* [Text for analysis]
>>>>
How Julian Jaynes’ famous 1970s theory is faring in the neuroscience age.
BY VERONIQUE GREENWOOD ILLUSTRATION BY CARMEN SEGOVIA
ulian Jaynes was living out of a couple of suitcases in a Princeton dorm in the early 1970s. He must have been an odd sight there among the undergraduates, some of whom knew him as a lecturer who taught psychology, holding forth in a deep baritone voice. He was in his early 50s, a fairly heavy drinker, untenured, and apparently uninterested in tenure. His position was marginal. “I don’t think the university was paying him on a regular basis,” recalls Roy Baumeister, then a student at Princeton and today a professor of psychology at Florida State University. But among the youthful inhabitants of the dorm, Jaynes was working on his masterpiece, and had been for years.
From the age of 6, Jaynes had been transfixed by the singularity of conscious experience. Gazing at a yellow forsythia flower, he’d wondered how he could be sure that others saw the same yellow as he did. As a young man, serving three years in a Pennsylvania prison for declining to support the war effort, he watched a worm in the grass of the prison yard one spring, wondering what separated the unthinking earth from the worm and the worm from himself. It was the kind of question that dogged him for the rest of his life, and the book he was working on would grip a generation beginning to ask themselves similar questions.
The Origin of Consciousness in the Breakdown of the Bicameral Mind, when it finally came out in 1976, did not look like a best-seller. But sell it did. It was reviewed in science magazines and psychology journals, Time, The New York Times, and the Los Angeles Times. It was nominated for a National Book Award in 1978. New editions continued to come out, as Jaynes went on the lecture circuit. Jaynes died of a stroke in 1997; his book lived on. In 2000, another new edition hit the shelves. It continues to sell today.
Jaynes was sent to prison, where he had plenty of time to reflect on the problem of consciousness.
In the beginning of the book, Jaynes asks, “This consciousness that is myself of selves, that is everything, and yet nothing at all—what is it? And where did it come from? And why?” Jaynes answers by unfurling a version of history in which humans were not fully conscious until about 3,000 years ago, instead relying on a two-part, or bicameral, mind, with one half speaking to the other in the voice of the gods with guidance whenever a difficult situation presented itself. The bicameral mind eventually collapsed as human societies became more complex, and our forebears awoke with modern self-awareness, complete with an internal narrative, which Jaynes believes has its roots in language.
<<<<
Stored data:
>>>>
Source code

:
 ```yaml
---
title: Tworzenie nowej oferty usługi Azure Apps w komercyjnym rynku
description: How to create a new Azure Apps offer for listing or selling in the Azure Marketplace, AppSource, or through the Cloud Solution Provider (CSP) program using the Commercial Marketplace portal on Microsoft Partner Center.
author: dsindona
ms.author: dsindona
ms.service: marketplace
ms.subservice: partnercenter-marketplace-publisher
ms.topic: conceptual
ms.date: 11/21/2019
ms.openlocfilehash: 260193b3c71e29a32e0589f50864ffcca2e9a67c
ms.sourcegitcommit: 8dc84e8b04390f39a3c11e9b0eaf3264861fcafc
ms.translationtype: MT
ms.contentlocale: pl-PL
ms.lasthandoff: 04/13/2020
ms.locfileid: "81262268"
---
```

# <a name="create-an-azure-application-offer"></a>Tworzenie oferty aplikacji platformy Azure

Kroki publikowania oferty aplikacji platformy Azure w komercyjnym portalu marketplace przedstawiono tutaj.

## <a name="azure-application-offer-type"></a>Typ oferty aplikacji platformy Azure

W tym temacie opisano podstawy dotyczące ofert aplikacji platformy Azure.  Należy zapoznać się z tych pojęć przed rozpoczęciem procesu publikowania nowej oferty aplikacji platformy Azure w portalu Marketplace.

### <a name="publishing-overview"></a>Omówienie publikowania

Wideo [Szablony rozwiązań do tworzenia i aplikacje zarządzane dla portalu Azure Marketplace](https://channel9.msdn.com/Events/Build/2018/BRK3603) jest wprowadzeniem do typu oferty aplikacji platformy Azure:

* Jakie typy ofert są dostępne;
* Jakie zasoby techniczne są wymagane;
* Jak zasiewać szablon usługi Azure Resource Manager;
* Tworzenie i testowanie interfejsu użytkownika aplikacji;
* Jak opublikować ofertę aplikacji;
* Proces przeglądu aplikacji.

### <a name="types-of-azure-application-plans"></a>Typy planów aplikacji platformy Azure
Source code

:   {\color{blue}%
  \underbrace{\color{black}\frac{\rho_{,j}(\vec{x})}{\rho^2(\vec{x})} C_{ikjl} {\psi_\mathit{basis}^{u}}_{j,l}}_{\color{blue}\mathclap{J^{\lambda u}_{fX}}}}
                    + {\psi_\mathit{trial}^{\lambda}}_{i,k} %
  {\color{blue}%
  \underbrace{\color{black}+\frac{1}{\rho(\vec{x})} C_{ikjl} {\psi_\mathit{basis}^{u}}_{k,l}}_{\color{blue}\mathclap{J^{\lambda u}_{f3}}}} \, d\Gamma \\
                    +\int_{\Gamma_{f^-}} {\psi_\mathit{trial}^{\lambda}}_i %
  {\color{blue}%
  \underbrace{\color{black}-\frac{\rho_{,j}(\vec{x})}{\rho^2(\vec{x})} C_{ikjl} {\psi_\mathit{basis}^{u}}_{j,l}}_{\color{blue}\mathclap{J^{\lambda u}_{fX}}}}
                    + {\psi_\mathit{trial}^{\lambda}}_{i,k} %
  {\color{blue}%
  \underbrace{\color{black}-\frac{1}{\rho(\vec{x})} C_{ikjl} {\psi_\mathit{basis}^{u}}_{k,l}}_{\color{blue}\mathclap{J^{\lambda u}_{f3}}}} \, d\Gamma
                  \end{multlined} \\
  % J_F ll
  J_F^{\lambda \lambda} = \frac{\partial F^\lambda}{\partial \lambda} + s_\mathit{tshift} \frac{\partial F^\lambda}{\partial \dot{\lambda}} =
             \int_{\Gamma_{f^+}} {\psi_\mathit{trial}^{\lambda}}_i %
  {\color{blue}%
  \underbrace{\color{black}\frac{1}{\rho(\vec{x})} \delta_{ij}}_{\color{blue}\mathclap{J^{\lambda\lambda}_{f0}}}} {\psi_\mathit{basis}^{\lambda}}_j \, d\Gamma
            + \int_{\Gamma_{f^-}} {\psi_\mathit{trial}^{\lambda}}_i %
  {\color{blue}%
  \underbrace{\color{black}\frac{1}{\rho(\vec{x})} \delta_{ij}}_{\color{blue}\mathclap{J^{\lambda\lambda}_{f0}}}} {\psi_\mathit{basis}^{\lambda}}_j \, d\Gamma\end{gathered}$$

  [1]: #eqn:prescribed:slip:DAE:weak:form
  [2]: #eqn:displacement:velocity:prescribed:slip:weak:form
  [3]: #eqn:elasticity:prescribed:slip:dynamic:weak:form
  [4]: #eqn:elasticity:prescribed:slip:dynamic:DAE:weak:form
<<<<
* [Problems to solve]
A. Reproduce word for word the part of the article on Julian Jaynes that opens with the words containing "Jaynes was sent" and closes with "roots in language.".
B. Name every specific year written as a four-digit number in the article on Julian Jaynes, together with the event the article ties to each one.
C. According to the article on Julian Jaynes, why did he serve three years in a Pennsylvania prison as a young man?
The listing is separate material that stands apart from the article on Julian Jaynes.

* [Responses for each task]
A.
Jaynes was sent to prison, where he had plenty of time to reflect on the problem of consciousness.
In the beginning of the book, Jaynes asks, “This consciousness that is myself of selves, that is everything, and yet nothing at all—what is it? And where did it come from? And why?” Jaynes answers by unfurling a version of history in which humans were not fully conscious until about 3,000 years ago, instead relying on a two-part, or bicameral, mind, with one half speaking to the other in the voice of the gods with guidance whenever a difficult situation presented itself. The bicameral mind eventually collapsed as human societies became more complex, and our forebears awoke with modern self-awareness, complete with an internal narrative, which Jaynes believes has its roots in language.

B.
- 1976: The Origin of Consciousness in the Breakdown of the Bicameral Mind came out.
- 1978: The book was nominated for a National Book Award.
- 1997: Jaynes died of a stroke.
- 2000: Another new edition of the book hit the shelves.

C. He was imprisoned for declining to support the war effort.